In Gaza, the Hamas-run Health Ministry reports that over 4,600 people have been killed, including casualties from a hospital explosion that is still disputed. Israel has conducted limited ground operations in Gaza, and Hamas claims to have destroyed an Israeli tank and two armored bulldozers within their territory. The Israeli military confirmed that one soldier was killed and three others were injured by an anti-tank missile during a raid in Gaza. This raid was part of an effort to rescue hostages taken during the October 7 attack, as Hamas aims to exchange them for Palestinian prisoners held by Israel.
On Saturday, the first aid shipment since the beginning of the war entered Gaza with 20 trucks. Israel allowed a second convoy of 15 trucks to enter on Sunday through the Rafah crossing, which is not controlled by Israel. The aid, including water, food, and medical supplies, was permitted at the request of the United States and underwent inspection by Israeli authorities. Israeli Prime Minister Benjamin Netanyahu and U.S. President Joe Biden discussed the continued flow of critical assistance into Gaza.
Relief workers emphasize that much more aid is necessary to address the escalating humanitarian crisis in Gaza, where half of the population has been displaced. The United Nations humanitarian agency called for 100 trucks per day to enter Gaza, while only 20 trucks were allowed in on Saturday. The Israeli military claims that the humanitarian situation is “under control,” despite these calls for more aid.

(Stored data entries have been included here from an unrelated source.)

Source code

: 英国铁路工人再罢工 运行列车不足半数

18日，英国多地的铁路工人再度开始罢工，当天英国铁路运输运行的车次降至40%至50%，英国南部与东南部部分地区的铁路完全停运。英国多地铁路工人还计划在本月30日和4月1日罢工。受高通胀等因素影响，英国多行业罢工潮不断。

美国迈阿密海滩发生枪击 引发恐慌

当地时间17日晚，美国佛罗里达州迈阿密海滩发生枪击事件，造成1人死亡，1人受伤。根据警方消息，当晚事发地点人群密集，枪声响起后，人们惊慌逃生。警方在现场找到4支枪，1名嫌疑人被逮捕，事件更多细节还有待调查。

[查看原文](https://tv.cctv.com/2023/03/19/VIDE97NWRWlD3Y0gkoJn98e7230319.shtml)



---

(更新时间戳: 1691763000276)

Israel has not permitted any fuel to enter Gaza, resulting in a complete power blackout for over a week. Hospitals are struggling to find generator fuel to operate life-saving medical equipment and incubators for premature babies. The World Health Organization reports that seven hospitals in northern Gaza have been forced to close due to damage from airstrikes, lack of power and supplies, or Israeli evacuation orders. The lack of fuel has also severely impacted water and sanitation systems, leaving hundreds of thousands of Palestinians without clean water.

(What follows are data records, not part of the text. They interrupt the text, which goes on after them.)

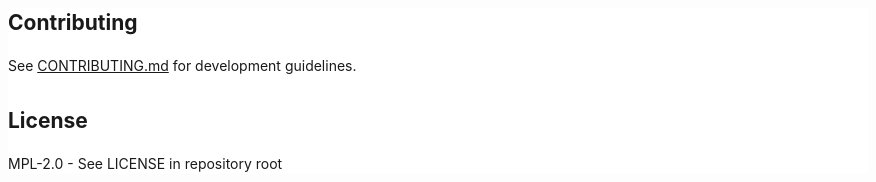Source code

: ## Contributing

See [CONTRIBUTING.md](../../docs/development/CONTRIBUTING.md) for development guidelines.

## License

MPL-2.0 - See LICENSE in repository root
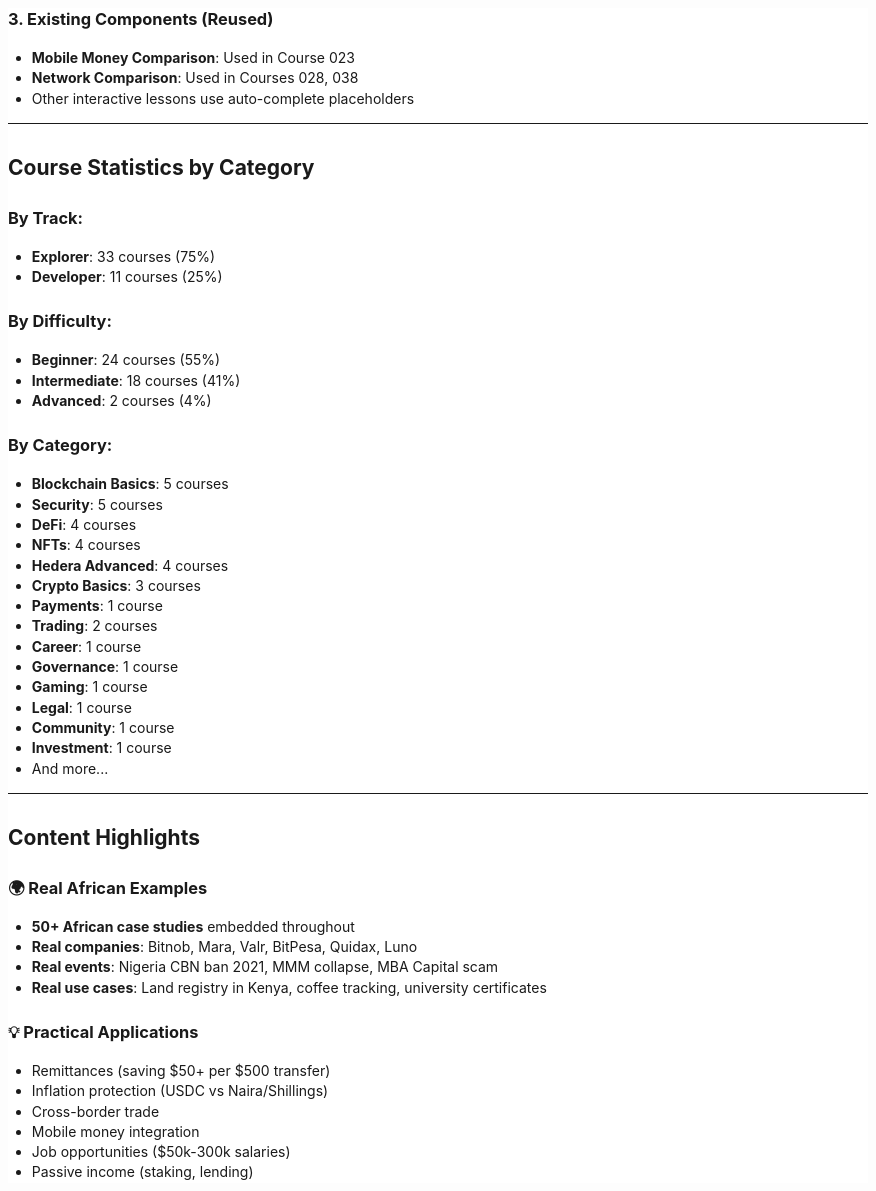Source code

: ### 3. Existing Components (Reused)
- **Mobile Money Comparison**: Used in Course 023
- **Network Comparison**: Used in Courses 028, 038
- Other interactive lessons use auto-complete placeholders

---

## Course Statistics by Category

### By Track:
- **Explorer**: 33 courses (75%)
- **Developer**: 11 courses (25%)

### By Difficulty:
- **Beginner**: 24 courses (55%)
- **Intermediate**: 18 courses (41%)
- **Advanced**: 2 courses (4%)

### By Category:
- **Blockchain Basics**: 5 courses
- **Security**: 5 courses
- **DeFi**: 4 courses
- **NFTs**: 4 courses
- **Hedera Advanced**: 4 courses
- **Crypto Basics**: 3 courses
- **Payments**: 1 course
- **Trading**: 2 courses
- **Career**: 1 course
- **Governance**: 1 course
- **Gaming**: 1 course
- **Legal**: 1 course
- **Community**: 1 course
- **Investment**: 1 course
- And more...

---

## Content Highlights

### 🌍 Real African Examples
- **50+ African case studies** embedded throughout
- **Real companies**: Bitnob, Mara, Valr, BitPesa, Quidax, Luno
- **Real events**: Nigeria CBN ban 2021, MMM collapse, MBA Capital scam
- **Real use cases**: Land registry in Kenya, coffee tracking, university certificates

### 💡 Practical Applications
- Remittances (saving $50+ per $500 transfer)
- Inflation protection (USDC vs Naira/Shillings)
- Cross-border trade
- Mobile money integration
- Job opportunities ($50k-300k salaries)
- Passive income (staking, lending)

Israel has urged people to leave northern Gaza through leaflets dropped from the air. It is estimated that 700,000 people have already fled, but hundreds of thousands remain at risk. Secretary of State Antony Blinken stated that Israel cannot return to the status quo where Hamas controls Gaza and poses a threat. However, he clarified that Israel has no intention of governing Gaza itself. Finding a solution that prevents Hamas from repeating such attacks while avoiding Israeli control over Gaza is a challenge that needs to be addressed.
Israel gained control of Gaza, along with the West Bank and East Jerusalem, during the 1967 Mideast war. The Palestinians seek all three territories for their future state. In 2005, Israel withdrew its troops and settlers from Gaza, but both Israel and Egypt have imposed varying degrees of blockade since Hamas took power in 2007.
Heavy Israeli airstrikes and shelling continued throughout the night in Gaza, according to the Hamas-run Interior Ministry. Residential apartments in the town of Khan Younis and the Nuseirat refugee camp were targeted. The Palestinian Red Crescent medical service reported intense airstrikes near al-Quds hospital in Gaza City, which currently houses over 12,000 displaced people.